**Exercise aim:**
Give the records again in full, exactly as written.

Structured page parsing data

┌──

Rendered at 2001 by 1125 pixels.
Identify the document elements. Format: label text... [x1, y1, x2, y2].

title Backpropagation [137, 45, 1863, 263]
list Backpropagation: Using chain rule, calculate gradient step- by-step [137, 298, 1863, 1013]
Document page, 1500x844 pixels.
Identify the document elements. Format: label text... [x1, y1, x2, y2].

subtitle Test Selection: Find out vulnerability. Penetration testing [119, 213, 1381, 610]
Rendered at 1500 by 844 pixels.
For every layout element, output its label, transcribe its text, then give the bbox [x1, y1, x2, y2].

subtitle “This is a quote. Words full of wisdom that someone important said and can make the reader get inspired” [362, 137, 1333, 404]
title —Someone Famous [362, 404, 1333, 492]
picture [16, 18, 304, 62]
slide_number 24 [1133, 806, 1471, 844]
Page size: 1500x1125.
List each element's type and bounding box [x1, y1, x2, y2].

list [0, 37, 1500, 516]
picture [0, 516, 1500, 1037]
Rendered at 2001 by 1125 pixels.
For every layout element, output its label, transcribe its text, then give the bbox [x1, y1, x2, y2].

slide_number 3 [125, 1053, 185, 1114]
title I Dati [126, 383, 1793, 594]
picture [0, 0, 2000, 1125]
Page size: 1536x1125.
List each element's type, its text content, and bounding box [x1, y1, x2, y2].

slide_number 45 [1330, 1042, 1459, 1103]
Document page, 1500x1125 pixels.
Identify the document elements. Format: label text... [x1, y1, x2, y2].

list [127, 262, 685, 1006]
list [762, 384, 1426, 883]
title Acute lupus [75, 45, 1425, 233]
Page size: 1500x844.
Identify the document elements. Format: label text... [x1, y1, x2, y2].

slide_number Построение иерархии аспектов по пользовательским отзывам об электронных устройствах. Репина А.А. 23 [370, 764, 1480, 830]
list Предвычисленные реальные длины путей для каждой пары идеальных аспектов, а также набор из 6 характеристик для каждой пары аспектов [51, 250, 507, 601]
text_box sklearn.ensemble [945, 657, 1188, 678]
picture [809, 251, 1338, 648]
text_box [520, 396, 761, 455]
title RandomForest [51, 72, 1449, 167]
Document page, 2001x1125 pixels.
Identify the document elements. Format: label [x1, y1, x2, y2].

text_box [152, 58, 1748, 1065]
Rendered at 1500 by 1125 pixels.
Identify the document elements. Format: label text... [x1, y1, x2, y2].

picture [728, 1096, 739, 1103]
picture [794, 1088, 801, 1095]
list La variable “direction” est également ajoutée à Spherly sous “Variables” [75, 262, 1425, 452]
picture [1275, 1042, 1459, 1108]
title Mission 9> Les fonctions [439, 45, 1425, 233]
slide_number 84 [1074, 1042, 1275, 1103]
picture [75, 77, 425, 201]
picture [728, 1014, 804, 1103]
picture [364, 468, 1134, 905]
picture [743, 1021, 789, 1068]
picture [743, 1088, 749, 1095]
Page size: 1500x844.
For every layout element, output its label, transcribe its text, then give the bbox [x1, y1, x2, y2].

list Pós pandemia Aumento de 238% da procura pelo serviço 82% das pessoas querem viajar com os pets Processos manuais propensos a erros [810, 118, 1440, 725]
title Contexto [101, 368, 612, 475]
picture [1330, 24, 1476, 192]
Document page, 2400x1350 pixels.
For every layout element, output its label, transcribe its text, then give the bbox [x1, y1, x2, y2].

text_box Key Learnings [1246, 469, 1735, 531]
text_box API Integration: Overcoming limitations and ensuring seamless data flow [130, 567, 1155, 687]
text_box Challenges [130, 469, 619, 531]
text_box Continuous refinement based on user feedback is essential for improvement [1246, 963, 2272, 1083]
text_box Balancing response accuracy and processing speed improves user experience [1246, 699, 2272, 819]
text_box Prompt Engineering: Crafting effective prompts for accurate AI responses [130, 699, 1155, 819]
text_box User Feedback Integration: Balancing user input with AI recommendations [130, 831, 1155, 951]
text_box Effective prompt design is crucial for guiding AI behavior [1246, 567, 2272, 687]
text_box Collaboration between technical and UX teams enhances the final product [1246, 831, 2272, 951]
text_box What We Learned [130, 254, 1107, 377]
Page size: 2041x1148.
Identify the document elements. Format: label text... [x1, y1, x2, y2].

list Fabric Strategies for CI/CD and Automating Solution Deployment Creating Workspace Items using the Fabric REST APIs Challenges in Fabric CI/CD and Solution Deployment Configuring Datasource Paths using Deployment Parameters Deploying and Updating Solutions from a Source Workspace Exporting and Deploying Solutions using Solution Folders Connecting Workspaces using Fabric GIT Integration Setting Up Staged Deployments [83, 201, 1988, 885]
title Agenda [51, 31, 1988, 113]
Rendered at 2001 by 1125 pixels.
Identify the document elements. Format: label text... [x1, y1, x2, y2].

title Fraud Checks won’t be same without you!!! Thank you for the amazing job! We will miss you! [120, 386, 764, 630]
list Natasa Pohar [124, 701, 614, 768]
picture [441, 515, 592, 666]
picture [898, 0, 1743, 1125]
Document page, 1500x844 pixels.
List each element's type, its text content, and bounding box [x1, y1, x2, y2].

└──

**Result for this task:**
Rendered at 2001 by 1125 pixels.
Identify the document elements. Format: label text... [x1, y1, x2, y2].

title Backpropagation [137, 45, 1863, 263]
list Backpropagation: Using chain rule, calculate gradient step- by-step [137, 298, 1863, 1013]
Document page, 1500x844 pixels.
Identify the document elements. Format: label text... [x1, y1, x2, y2].

subtitle Test Selection: Find out vulnerability. Penetration testing [119, 213, 1381, 610]
Rendered at 1500 by 844 pixels.
For every layout element, output its label, transcribe its text, then give the bbox [x1, y1, x2, y2].

subtitle “This is a quote. Words full of wisdom that someone important said and can make the reader get inspired” [362, 137, 1333, 404]
title —Someone Famous [362, 404, 1333, 492]
picture [16, 18, 304, 62]
slide_number 24 [1133, 806, 1471, 844]
Page size: 1500x1125.
List each element's type and bounding box [x1, y1, x2, y2].

list [0, 37, 1500, 516]
picture [0, 516, 1500, 1037]
Rendered at 2001 by 1125 pixels.
For every layout element, output its label, transcribe its text, then give the bbox [x1, y1, x2, y2].

slide_number 3 [125, 1053, 185, 1114]
title I Dati [126, 383, 1793, 594]
picture [0, 0, 2000, 1125]
Page size: 1536x1125.
List each element's type, its text content, and bounding box [x1, y1, x2, y2].

slide_number 45 [1330, 1042, 1459, 1103]
Document page, 1500x1125 pixels.
Identify the document elements. Format: label text... [x1, y1, x2, y2].

list [127, 262, 685, 1006]
list [762, 384, 1426, 883]
title Acute lupus [75, 45, 1425, 233]
Page size: 1500x844.
Identify the document elements. Format: label text... [x1, y1, x2, y2].

slide_number Построение иерархии аспектов по пользовательским отзывам об электронных устройствах. Репина А.А. 23 [370, 764, 1480, 830]
list Предвычисленные реальные длины путей для каждой пары идеальных аспектов, а также набор из 6 характеристик для каждой пары аспектов [51, 250, 507, 601]
text_box sklearn.ensemble [945, 657, 1188, 678]
picture [809, 251, 1338, 648]
text_box [520, 396, 761, 455]
title RandomForest [51, 72, 1449, 167]
Document page, 2001x1125 pixels.
Identify the document elements. Format: label [x1, y1, x2, y2].

text_box [152, 58, 1748, 1065]
Rendered at 1500 by 1125 pixels.
Identify the document elements. Format: label text... [x1, y1, x2, y2].

picture [728, 1096, 739, 1103]
picture [794, 1088, 801, 1095]
list La variable “direction” est également ajoutée à Spherly sous “Variables” [75, 262, 1425, 452]
picture [1275, 1042, 1459, 1108]
title Mission 9> Les fonctions [439, 45, 1425, 233]
slide_number 84 [1074, 1042, 1275, 1103]
picture [75, 77, 425, 201]
picture [728, 1014, 804, 1103]
picture [364, 468, 1134, 905]
picture [743, 1021, 789, 1068]
picture [743, 1088, 749, 1095]
Page size: 1500x844.
For every layout element, output its label, transcribe its text, then give the bbox [x1, y1, x2, y2].

list Pós pandemia Aumento de 238% da procura pelo serviço 82% das pessoas querem viajar com os pets Processos manuais propensos a erros [810, 118, 1440, 725]
title Contexto [101, 368, 612, 475]
picture [1330, 24, 1476, 192]
Document page, 2400x1350 pixels.
For every layout element, output its label, transcribe its text, then give the bbox [x1, y1, x2, y2].

text_box Key Learnings [1246, 469, 1735, 531]
text_box API Integration: Overcoming limitations and ensuring seamless data flow [130, 567, 1155, 687]
text_box Challenges [130, 469, 619, 531]
text_box Continuous refinement based on user feedback is essential for improvement [1246, 963, 2272, 1083]
text_box Balancing response accuracy and processing speed improves user experience [1246, 699, 2272, 819]
text_box Prompt Engineering: Crafting effective prompts for accurate AI responses [130, 699, 1155, 819]
text_box User Feedback Integration: Balancing user input with AI recommendations [130, 831, 1155, 951]
text_box Effective prompt design is crucial for guiding AI behavior [1246, 567, 2272, 687]
text_box Collaboration between technical and UX teams enhances the final product [1246, 831, 2272, 951]
text_box What We Learned [130, 254, 1107, 377]
Page size: 2041x1148.
Identify the document elements. Format: label text... [x1, y1, x2, y2].

list Fabric Strategies for CI/CD and Automating Solution Deployment Creating Workspace Items using the Fabric REST APIs Challenges in Fabric CI/CD and Solution Deployment Configuring Datasource Paths using Deployment Parameters Deploying and Updating Solutions from a Source Workspace Exporting and Deploying Solutions using Solution Folders Connecting Workspaces using Fabric GIT Integration Setting Up Staged Deployments [83, 201, 1988, 885]
title Agenda [51, 31, 1988, 113]
Rendered at 2001 by 1125 pixels.
Identify the document elements. Format: label text... [x1, y1, x2, y2].

title Fraud Checks won’t be same without you!!! Thank you for the amazing job! We will miss you! [120, 386, 764, 630]
list Natasa Pohar [124, 701, 614, 768]
picture [441, 515, 592, 666]
picture [898, 0, 1743, 1125]
Document page, 1500x844 pixels.
List each element's type, its text content, and bounding box [x1, y1, x2, y2].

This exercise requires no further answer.